EXPLORE THE MATERIAL -
(a) Which primary energy sources does the overview in the article about the book Beyond Oil name as evaluated in the book?
(b) Can you carry on the article about the book Beyond Oil from the point where it stops?

TEXT PROVIDED -
═══

Beyond Oil: The View from Hubbert's Peak
- Hardcover edition
- Author: Kenneth S. Deffeyes
- Language: English
- Genre: Non-fiction
- Publisher: Hill and Wang
- Publication date: February 24, 2005
- Publication place: United States
- Media type: Print, e-book
- Pages: 224 pp.
- ISBN: 978-0809029563

= Beyond Oil =

2005 book by Kenneth S. Deffeyes

Beyond Oil: The View from Hubbert's Peak is a 2005 book by Kenneth S. Deffeyes. Deffeyes was a geologist who warned of the coming oil crisis in a previous book called Hubbert's Peak.

==Overview==
In this book, he explores the Earth's supply of potential replacement fuels for oil. Beyond Oil evaluates a range of primary energy sources ("fuels from the earth"), from petroleum to heavy oil, oil shale, tar sands, natural gas, coal, uranium, and hydrogen (which, as he notes, is actually an energy carrier and not a source), and evaluates the advantages and disadvantages of each. Finally making scientific based policy decisions is a task for all citizens.

═══

ENTRIES PROVIDED -

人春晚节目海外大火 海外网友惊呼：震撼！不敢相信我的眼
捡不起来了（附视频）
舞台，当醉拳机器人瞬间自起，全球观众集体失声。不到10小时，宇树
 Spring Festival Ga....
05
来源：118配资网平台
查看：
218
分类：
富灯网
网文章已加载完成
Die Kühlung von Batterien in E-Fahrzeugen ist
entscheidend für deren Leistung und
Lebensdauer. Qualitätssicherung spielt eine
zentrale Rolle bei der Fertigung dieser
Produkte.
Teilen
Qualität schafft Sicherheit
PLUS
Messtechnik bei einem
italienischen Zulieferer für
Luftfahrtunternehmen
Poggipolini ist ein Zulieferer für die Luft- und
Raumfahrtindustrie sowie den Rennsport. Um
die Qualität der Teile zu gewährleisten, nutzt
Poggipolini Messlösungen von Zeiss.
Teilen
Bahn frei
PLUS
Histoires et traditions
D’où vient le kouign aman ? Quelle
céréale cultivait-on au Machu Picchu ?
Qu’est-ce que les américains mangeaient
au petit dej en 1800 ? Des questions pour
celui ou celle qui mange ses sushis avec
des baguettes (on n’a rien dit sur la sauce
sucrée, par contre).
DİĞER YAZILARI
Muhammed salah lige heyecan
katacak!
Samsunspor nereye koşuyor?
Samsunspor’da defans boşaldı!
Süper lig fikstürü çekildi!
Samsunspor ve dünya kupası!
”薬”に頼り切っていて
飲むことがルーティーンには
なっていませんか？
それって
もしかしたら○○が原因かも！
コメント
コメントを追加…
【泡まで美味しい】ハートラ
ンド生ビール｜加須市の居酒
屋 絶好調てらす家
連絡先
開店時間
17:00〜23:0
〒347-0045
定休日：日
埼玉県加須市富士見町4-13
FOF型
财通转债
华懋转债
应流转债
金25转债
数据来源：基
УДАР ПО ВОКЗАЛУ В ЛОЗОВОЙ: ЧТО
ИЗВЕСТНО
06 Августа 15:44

═══

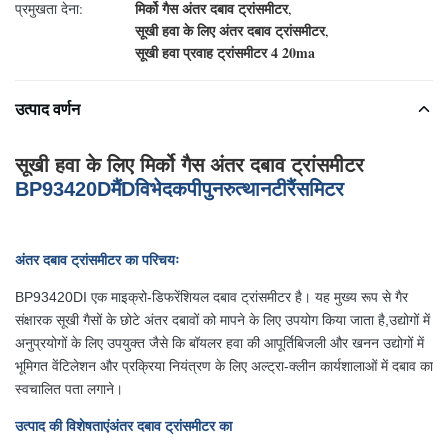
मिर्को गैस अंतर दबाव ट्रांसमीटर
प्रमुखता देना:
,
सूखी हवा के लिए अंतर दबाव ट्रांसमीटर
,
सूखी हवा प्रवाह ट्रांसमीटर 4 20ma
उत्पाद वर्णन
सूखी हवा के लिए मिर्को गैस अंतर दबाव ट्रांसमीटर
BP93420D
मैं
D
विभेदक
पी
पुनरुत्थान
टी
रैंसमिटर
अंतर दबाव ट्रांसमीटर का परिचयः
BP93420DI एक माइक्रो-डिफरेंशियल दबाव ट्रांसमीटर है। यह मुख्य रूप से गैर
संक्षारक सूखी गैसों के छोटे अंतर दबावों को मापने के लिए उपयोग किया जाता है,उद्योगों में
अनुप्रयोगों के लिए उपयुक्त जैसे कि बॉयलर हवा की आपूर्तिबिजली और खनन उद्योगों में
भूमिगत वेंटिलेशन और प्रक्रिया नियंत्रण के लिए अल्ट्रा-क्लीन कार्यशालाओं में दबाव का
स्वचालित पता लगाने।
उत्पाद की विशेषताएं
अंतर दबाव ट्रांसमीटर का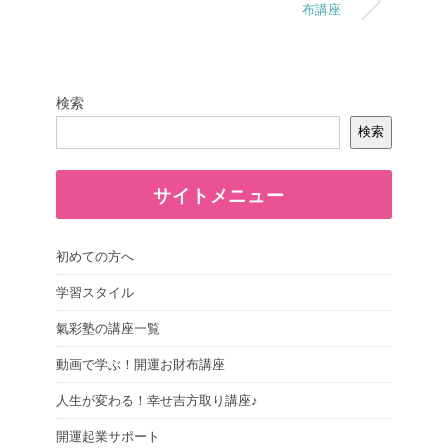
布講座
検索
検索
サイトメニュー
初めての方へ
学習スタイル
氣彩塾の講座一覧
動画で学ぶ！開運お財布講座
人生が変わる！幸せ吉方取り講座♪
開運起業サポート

═══

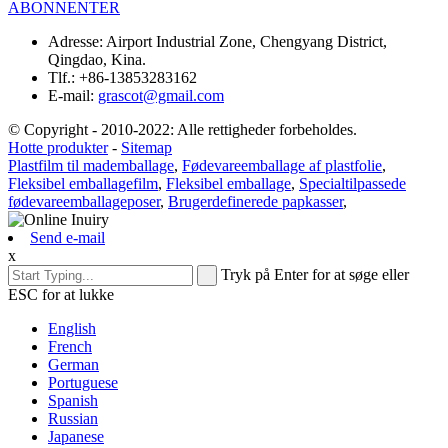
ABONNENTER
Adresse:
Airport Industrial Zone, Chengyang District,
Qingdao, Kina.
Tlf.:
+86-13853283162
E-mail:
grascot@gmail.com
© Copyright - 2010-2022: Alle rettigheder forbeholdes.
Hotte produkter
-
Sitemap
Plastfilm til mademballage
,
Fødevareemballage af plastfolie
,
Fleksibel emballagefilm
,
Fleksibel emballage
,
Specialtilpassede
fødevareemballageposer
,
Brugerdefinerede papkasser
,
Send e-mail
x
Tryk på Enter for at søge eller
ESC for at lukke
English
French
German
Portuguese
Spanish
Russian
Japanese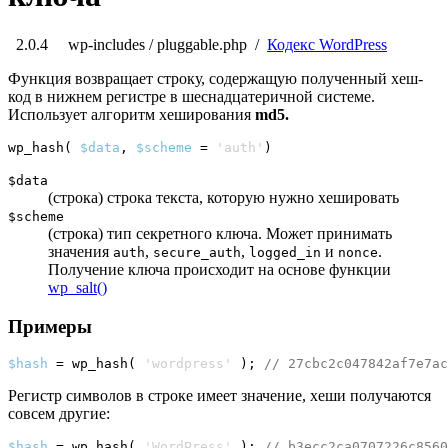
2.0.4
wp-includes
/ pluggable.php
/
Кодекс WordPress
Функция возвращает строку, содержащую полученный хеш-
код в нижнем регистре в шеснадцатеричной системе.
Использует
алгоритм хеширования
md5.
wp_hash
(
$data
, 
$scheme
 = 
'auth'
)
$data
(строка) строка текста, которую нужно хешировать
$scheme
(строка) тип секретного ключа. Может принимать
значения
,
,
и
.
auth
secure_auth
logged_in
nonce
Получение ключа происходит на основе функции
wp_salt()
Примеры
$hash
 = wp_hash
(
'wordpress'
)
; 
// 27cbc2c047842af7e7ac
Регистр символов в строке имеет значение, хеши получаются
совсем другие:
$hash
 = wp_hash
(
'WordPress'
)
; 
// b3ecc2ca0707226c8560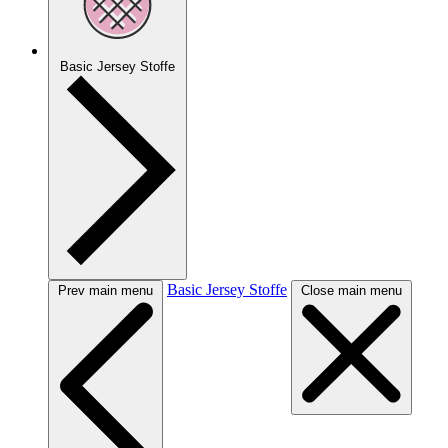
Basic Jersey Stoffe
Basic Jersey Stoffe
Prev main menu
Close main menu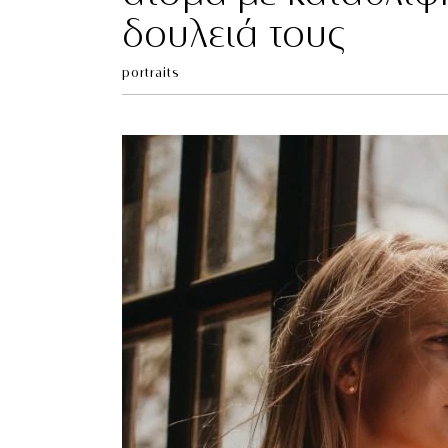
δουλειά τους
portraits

═══

TASK-BY-TASK ANSWERS -
(a) Petroleum, heavy oil, oil shale, tar sands, natural gas, coal, uranium, and hydrogen.

(b)
The book begins with brief explanations of the supply problem of liquid hydrocarbons used mostly as transportation fuel. Then he explains a simpler math version of Hubbert's differential calculus to estimate what is available in the ground, see Hubbert linearization. The middle part covers the different energy resources which are available in the ground. Additionally the hydrogen path is discussed including conversion options and efficiencies from different energy forms (coal to electricity) into this gaseous energy carrier. Finally the last Chapter is an essay on the big picture from the perspective of a geologist.